Reproduce every record below character for character, changing nothing.

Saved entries
⁂

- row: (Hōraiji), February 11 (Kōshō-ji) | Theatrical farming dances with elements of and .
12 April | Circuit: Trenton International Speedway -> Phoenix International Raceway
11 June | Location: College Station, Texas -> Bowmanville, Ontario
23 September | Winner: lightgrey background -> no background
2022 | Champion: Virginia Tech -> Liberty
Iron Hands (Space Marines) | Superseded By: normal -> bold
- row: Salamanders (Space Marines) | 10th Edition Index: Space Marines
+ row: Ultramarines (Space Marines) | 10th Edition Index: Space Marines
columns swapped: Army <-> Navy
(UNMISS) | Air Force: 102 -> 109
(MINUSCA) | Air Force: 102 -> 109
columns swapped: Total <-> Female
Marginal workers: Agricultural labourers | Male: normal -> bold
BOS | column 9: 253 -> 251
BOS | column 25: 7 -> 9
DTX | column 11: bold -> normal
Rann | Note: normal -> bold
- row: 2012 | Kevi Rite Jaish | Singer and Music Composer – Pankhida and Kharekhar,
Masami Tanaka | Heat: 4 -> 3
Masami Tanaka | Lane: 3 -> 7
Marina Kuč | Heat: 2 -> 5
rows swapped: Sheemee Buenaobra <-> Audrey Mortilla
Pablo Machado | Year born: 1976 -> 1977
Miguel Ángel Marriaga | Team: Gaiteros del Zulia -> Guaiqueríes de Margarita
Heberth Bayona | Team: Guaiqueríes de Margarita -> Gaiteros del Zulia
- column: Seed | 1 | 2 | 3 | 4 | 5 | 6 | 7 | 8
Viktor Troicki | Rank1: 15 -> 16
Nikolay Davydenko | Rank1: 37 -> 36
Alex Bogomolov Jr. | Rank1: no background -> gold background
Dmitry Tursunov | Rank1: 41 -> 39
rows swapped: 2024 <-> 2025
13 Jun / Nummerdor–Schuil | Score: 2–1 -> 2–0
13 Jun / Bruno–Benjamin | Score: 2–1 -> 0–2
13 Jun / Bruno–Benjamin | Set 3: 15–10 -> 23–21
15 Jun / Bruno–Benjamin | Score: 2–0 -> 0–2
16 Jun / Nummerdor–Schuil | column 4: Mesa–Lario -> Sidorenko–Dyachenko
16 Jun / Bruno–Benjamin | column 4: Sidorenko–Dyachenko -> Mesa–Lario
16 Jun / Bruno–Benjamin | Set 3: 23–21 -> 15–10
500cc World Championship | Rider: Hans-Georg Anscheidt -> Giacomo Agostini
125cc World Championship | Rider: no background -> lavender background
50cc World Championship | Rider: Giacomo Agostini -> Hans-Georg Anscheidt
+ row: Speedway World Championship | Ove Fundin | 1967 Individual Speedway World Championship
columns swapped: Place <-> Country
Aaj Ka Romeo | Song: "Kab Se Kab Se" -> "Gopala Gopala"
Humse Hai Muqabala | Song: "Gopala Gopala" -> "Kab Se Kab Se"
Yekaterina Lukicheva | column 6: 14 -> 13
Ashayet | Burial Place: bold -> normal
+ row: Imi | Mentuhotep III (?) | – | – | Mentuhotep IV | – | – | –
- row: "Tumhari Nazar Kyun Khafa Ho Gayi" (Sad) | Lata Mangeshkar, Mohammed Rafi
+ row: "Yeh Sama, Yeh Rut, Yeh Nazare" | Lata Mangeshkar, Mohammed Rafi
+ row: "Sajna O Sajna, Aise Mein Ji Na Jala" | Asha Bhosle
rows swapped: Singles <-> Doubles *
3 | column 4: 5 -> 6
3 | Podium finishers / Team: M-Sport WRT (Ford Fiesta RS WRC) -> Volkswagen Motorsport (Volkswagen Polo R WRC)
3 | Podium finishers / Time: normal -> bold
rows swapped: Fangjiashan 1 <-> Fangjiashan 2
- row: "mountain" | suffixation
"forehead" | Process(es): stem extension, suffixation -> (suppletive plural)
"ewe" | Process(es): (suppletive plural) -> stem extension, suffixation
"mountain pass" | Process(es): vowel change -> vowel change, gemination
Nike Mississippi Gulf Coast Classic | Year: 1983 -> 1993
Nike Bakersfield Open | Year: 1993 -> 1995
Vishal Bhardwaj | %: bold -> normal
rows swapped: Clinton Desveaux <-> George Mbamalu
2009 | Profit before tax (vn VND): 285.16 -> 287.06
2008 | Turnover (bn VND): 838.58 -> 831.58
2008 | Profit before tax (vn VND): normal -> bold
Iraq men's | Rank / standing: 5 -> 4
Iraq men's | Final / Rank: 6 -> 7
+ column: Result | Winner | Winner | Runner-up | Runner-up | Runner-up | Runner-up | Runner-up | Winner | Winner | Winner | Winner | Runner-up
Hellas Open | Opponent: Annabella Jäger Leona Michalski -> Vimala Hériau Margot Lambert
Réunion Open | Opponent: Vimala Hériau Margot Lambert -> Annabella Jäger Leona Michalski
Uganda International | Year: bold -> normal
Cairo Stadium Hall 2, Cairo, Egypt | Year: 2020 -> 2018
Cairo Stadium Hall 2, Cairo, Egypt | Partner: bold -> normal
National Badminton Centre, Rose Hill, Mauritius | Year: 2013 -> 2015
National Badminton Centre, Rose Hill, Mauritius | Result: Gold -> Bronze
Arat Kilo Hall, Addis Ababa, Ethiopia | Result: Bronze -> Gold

⁂

**WRITTEN RESPONSE**:
- row: (Hōraiji), February 11 (Kōshō-ji) | Theatrical farming dances with elements of and .
12 April | Circuit: Trenton International Speedway -> Phoenix International Raceway
11 June | Location: College Station, Texas -> Bowmanville, Ontario
23 September | Winner: lightgrey background -> no background
2022 | Champion: Virginia Tech -> Liberty
Iron Hands (Space Marines) | Superseded By: normal -> bold
- row: Salamanders (Space Marines) | 10th Edition Index: Space Marines
+ row: Ultramarines (Space Marines) | 10th Edition Index: Space Marines
columns swapped: Army <-> Navy
(UNMISS) | Air Force: 102 -> 109
(MINUSCA) | Air Force: 102 -> 109
columns swapped: Total <-> Female
Marginal workers: Agricultural labourers | Male: normal -> bold
BOS | column 9: 253 -> 251
BOS | column 25: 7 -> 9
DTX | column 11: bold -> normal
Rann | Note: normal -> bold
- row: 2012 | Kevi Rite Jaish | Singer and Music Composer – Pankhida and Kharekhar,
Masami Tanaka | Heat: 4 -> 3
Masami Tanaka | Lane: 3 -> 7
Marina Kuč | Heat: 2 -> 5
rows swapped: Sheemee Buenaobra <-> Audrey Mortilla
Pablo Machado | Year born: 1976 -> 1977
Miguel Ángel Marriaga | Team: Gaiteros del Zulia -> Guaiqueríes de Margarita
Heberth Bayona | Team: Guaiqueríes de Margarita -> Gaiteros del Zulia
- column: Seed | 1 | 2 | 3 | 4 | 5 | 6 | 7 | 8
Viktor Troicki | Rank1: 15 -> 16
Nikolay Davydenko | Rank1: 37 -> 36
Alex Bogomolov Jr. | Rank1: no background -> gold background
Dmitry Tursunov | Rank1: 41 -> 39
rows swapped: 2024 <-> 2025
13 Jun / Nummerdor–Schuil | Score: 2–1 -> 2–0
13 Jun / Bruno–Benjamin | Score: 2–1 -> 0–2
13 Jun / Bruno–Benjamin | Set 3: 15–10 -> 23–21
15 Jun / Bruno–Benjamin | Score: 2–0 -> 0–2
16 Jun / Nummerdor–Schuil | column 4: Mesa–Lario -> Sidorenko–Dyachenko
16 Jun / Bruno–Benjamin | column 4: Sidorenko–Dyachenko -> Mesa–Lario
16 Jun / Bruno–Benjamin | Set 3: 23–21 -> 15–10
500cc World Championship | Rider: Hans-Georg Anscheidt -> Giacomo Agostini
125cc World Championship | Rider: no background -> lavender background
50cc World Championship | Rider: Giacomo Agostini -> Hans-Georg Anscheidt
+ row: Speedway World Championship | Ove Fundin | 1967 Individual Speedway World Championship
columns swapped: Place <-> Country
Aaj Ka Romeo | Song: "Kab Se Kab Se" -> "Gopala Gopala"
Humse Hai Muqabala | Song: "Gopala Gopala" -> "Kab Se Kab Se"
Yekaterina Lukicheva | column 6: 14 -> 13
Ashayet | Burial Place: bold -> normal
+ row: Imi | Mentuhotep III (?) | – | – | Mentuhotep IV | – | – | –
- row: "Tumhari Nazar Kyun Khafa Ho Gayi" (Sad) | Lata Mangeshkar, Mohammed Rafi
+ row: "Yeh Sama, Yeh Rut, Yeh Nazare" | Lata Mangeshkar, Mohammed Rafi
+ row: "Sajna O Sajna, Aise Mein Ji Na Jala" | Asha Bhosle
rows swapped: Singles <-> Doubles *
3 | column 4: 5 -> 6
3 | Podium finishers / Team: M-Sport WRT (Ford Fiesta RS WRC) -> Volkswagen Motorsport (Volkswagen Polo R WRC)
3 | Podium finishers / Time: normal -> bold
rows swapped: Fangjiashan 1 <-> Fangjiashan 2
- row: "mountain" | suffixation
"forehead" | Process(es): stem extension, suffixation -> (suppletive plural)
"ewe" | Process(es): (suppletive plural) -> stem extension, suffixation
"mountain pass" | Process(es): vowel change -> vowel change, gemination
Nike Mississippi Gulf Coast Classic | Year: 1983 -> 1993
Nike Bakersfield Open | Year: 1993 -> 1995
Vishal Bhardwaj | %: bold -> normal
rows swapped: Clinton Desveaux <-> George Mbamalu
2009 | Profit before tax (vn VND): 285.16 -> 287.06
2008 | Turnover (bn VND): 838.58 -> 831.58
2008 | Profit before tax (vn VND): normal -> bold
Iraq men's | Rank / standing: 5 -> 4
Iraq men's | Final / Rank: 6 -> 7
+ column: Result | Winner | Winner | Runner-up | Runner-up | Runner-up | Runner-up | Runner-up | Winner | Winner | Winner | Winner | Runner-up
Hellas Open | Opponent: Annabella Jäger Leona Michalski -> Vimala Hériau Margot Lambert
Réunion Open | Opponent: Vimala Hériau Margot Lambert -> Annabella Jäger Leona Michalski
Uganda International | Year: bold -> normal
Cairo Stadium Hall 2, Cairo, Egypt | Year: 2020 -> 2018
Cairo Stadium Hall 2, Cairo, Egypt | Partner: bold -> normal
National Badminton Centre, Rose Hill, Mauritius | Year: 2013 -> 2015
National Badminton Centre, Rose Hill, Mauritius | Result: Gold -> Bronze
Arat Kilo Hall, Addis Ababa, Ethiopia | Result: Bronze -> Gold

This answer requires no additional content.